Certo, l’avere vissuto il dramma di un fratello, Piersanti, ucciso non sappiamo ancora da chi però sicuramente con la convenienza e partecipazione della mafia, ha un suo peso, come un suo peso ha l’essere siciliano. “Zone grigie”, è una maniera chiara e consapevole per indicare, al di là di processi e sentenze, un fatto storico: mai la mafia avrebbe potuto mantenere tanto a lungo il suo potere di sangue e sopraffazione senza complicità nei piani alti della politica e delle istituzioni, mai. Se ne rende conto pure un ragazzino, se ne rendono conto tutti coloro che senza medaglie e distintivi hanno combattuto (e combattono) Cosa Nostra nel quotidiano mentre venivano massacrati magistrati, poliziotti, sacerdoti, giornalisti, politici, imprenditori, burocrati, sindacalisti, addirittura bambini.

È straordinariamente importante, in una ambigua fase politica che vede un ministro della Giustizia mettere in discussione il “concorso esterno in associazione di tipo mafioso”, l’intervento del presidente Mattarella. È un faro, nell’oscurità di chi nega qualunque coinvolgimento di settori dello Stato e di personaggi in giacca e cravatta negli eventi drammatici che hanno insanguinato l’Italia, accesa dal Custode della Costituzione per impedire un allentamento nella lotta alla mafia e l’indifferenza verso le aree grigie dell’antimafia di facciata, delle istituzioni e della cosiddetta società civile. C’è un’altra preoccupazione che vorrei mettere in risalto ricordando un vero giornalista d’inchiesta. L’improvvisa scomparsa di Andrea Purgatori avvenuta nel giorno della memoria di via D’Amelio, su cui tuttora si indaga dopo mille depistaggi, sollecita alcune riflessioni.

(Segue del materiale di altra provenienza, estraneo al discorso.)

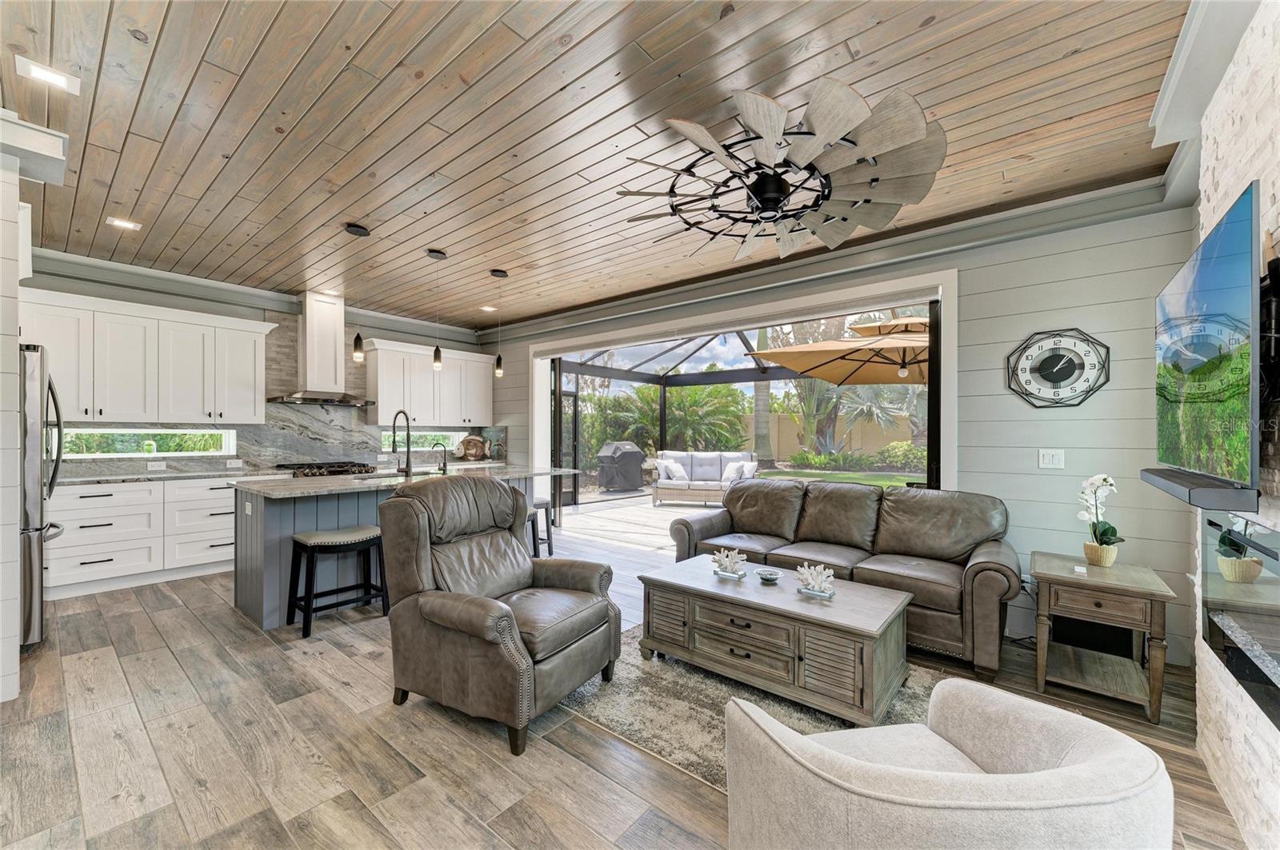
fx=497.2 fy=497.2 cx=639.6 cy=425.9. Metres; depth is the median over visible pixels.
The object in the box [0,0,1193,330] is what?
wood ceiling
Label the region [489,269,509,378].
pendant light
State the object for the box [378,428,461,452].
window
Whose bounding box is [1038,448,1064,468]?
light switch
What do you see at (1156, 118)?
crown molding
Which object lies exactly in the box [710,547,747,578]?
coral decoration
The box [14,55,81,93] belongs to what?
recessed light
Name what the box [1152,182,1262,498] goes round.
television
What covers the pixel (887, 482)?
lawn
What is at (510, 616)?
recliner
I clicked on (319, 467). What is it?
gas cooktop
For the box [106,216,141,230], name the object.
recessed light
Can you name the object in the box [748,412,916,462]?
garden fence
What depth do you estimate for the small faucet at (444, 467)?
4.61 m
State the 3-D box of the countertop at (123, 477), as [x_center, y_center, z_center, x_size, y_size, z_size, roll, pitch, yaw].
[-4.416,0.447,4.284,0.674,0.040,2.111,0,0,40]
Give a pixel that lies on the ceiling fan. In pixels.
(822, 127)
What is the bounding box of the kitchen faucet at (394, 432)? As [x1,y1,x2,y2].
[390,410,413,477]
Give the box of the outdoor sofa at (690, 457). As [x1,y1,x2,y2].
[649,451,760,506]
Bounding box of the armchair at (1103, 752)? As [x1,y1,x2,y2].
[719,678,1173,849]
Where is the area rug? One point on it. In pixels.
(625, 720)
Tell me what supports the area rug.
on the floor at (169, 658)
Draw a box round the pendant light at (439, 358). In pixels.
[425,248,447,369]
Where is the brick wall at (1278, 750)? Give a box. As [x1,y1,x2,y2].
[1189,0,1279,849]
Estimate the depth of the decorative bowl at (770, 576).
2.78 m
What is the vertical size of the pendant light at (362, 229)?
0.978 m
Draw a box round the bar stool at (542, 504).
[527,497,555,557]
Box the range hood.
[268,291,371,405]
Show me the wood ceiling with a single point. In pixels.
(362, 214)
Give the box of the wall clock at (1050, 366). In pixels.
[1004,328,1111,409]
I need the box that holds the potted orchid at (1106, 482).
[1076,473,1123,566]
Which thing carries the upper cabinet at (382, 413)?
attached to the kitchen wall at (234, 314)
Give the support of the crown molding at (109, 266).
attached to the kitchen wall at (234, 314)
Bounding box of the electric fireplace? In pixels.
[1200,512,1279,734]
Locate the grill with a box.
[595,440,645,490]
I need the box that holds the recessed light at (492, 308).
[480,304,497,312]
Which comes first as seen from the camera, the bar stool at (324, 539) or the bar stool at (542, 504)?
the bar stool at (324, 539)
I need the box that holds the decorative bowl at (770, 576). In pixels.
[756,568,782,583]
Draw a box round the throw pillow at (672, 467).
[658,459,687,481]
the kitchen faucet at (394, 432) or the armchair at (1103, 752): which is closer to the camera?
the armchair at (1103, 752)
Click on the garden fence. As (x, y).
(865, 427)
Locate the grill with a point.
(630, 457)
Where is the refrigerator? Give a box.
[17,344,67,648]
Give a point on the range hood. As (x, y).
(311, 341)
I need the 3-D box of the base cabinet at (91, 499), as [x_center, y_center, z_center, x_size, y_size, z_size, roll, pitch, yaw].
[-4.261,0.894,4.499,0.632,0.878,2.059,0,0,40]
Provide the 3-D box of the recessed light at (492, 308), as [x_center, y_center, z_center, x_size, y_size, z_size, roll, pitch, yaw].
[-1.811,-1.404,5.963,0.183,0.012,0.183,0,0,40]
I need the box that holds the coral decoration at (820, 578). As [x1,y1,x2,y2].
[794,561,835,597]
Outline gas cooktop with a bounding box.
[272,460,374,477]
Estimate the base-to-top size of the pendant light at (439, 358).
0.973 m
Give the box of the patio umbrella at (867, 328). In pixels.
[749,316,928,385]
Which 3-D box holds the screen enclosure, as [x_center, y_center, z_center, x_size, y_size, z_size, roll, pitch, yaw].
[1.626,-0.185,7.429,6.738,3.051,4.274,0,0,40]
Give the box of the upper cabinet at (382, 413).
[362,338,495,427]
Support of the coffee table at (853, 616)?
on the area rug
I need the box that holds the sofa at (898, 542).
[658,476,1018,677]
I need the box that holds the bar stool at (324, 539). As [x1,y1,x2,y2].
[285,525,387,640]
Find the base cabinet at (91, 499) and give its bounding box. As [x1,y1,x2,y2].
[45,476,239,597]
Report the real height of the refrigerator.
1.795 m
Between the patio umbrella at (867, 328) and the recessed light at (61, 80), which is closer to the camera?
the recessed light at (61, 80)
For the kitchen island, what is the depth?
3.54 m
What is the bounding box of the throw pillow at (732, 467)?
[720,460,751,482]
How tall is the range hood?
1.172 m
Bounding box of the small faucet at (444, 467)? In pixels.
[432,441,448,473]
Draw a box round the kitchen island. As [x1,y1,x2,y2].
[236,468,568,630]
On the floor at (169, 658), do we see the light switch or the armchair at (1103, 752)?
the armchair at (1103, 752)
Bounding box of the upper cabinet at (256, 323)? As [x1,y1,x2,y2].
[22,288,271,423]
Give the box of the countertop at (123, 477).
[56,465,290,486]
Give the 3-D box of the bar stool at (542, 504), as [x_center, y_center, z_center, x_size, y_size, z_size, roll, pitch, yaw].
[-1.134,1.040,4.890,0.403,0.635,0.442,0,0,40]
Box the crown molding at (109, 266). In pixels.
[26,246,483,344]
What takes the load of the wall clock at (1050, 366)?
attached to the back wall at (1000, 348)
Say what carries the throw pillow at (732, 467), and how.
on the outdoor sofa at (690, 457)
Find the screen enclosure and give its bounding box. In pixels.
[543,300,937,518]
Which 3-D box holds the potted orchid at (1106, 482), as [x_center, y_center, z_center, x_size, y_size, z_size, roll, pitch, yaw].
[2.430,0.491,2.628,0.188,0.486,0.254,0,0,40]
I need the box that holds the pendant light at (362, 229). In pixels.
[344,224,371,362]
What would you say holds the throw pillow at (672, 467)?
on the outdoor sofa at (690, 457)
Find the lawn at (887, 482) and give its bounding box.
[750,467,924,487]
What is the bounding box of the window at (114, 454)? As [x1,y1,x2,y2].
[61,427,237,458]
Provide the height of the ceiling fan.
0.447 m
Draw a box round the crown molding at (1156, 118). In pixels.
[1151,0,1257,162]
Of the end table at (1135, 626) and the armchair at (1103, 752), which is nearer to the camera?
the armchair at (1103, 752)
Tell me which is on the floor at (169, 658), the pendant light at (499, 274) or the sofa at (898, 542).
the sofa at (898, 542)
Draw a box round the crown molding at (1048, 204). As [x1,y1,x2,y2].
[483,175,1182,342]
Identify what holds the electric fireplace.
in the brick wall at (1278, 750)
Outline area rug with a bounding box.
[556,628,937,787]
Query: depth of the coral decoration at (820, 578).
2.54 m
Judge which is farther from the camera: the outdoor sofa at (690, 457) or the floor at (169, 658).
the outdoor sofa at (690, 457)
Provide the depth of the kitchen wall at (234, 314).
4.84 m
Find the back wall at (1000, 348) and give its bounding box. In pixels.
[489,197,1204,670]
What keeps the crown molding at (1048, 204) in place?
attached to the back wall at (1000, 348)
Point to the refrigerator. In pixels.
(29, 546)
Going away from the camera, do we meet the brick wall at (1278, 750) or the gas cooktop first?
the brick wall at (1278, 750)
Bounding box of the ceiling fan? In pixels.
[617,80,948,258]
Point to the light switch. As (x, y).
(1048, 459)
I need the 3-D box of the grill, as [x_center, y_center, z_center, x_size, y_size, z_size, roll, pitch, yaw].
[-0.417,0.890,10.957,1.041,1.091,0.705,0,0,-38]
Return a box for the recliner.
[378,475,621,757]
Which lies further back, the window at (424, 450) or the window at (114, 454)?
the window at (424, 450)
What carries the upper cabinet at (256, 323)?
attached to the kitchen wall at (234, 314)
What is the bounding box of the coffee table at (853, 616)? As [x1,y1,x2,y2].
[637,555,914,726]
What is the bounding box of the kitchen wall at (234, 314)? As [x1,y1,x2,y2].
[12,255,499,481]
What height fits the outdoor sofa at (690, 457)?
0.935 m
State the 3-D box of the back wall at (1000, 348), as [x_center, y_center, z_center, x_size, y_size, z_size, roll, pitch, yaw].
[0.442,-0.024,5.068,7.281,2.779,0.172,0,0,40]
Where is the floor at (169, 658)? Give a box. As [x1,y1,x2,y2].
[0,515,1254,849]
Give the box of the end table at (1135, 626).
[1029,551,1175,725]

La sua morte colpisce particolarmente perché se ne va un uomo che attraverso la sua professione, spesso mortificata da colleghi invece servili e al soldo dei potenti di turno, ha sempre cercato verità e giustizia su numerose pagine buie della nostra storia repubblicana, tra mafie e terrorismo. Non c’è dubbio che il giornalismo italiano, in un periodo in cui chi governa tenta di impadronirsi dei mezzi di comunicazione, di imbavagliare la stampa e zittire il dissenso, è un po’ più povero e ciò è una brutta cosa.